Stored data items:
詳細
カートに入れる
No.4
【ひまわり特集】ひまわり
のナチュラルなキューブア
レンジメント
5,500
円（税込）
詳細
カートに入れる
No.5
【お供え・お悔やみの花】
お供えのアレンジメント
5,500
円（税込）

REQUIREMENT.
Quote every line of the data word for word, keeping the original order and line breaks.

FINISHED TASK.
詳細
カートに入れる
No.4
【ひまわり特集】ひまわり
のナチュラルなキューブア
レンジメント
5,500
円（税込）
詳細
カートに入れる
No.5
【お供え・お悔やみの花】
お供えのアレンジメント
5,500
円（税込）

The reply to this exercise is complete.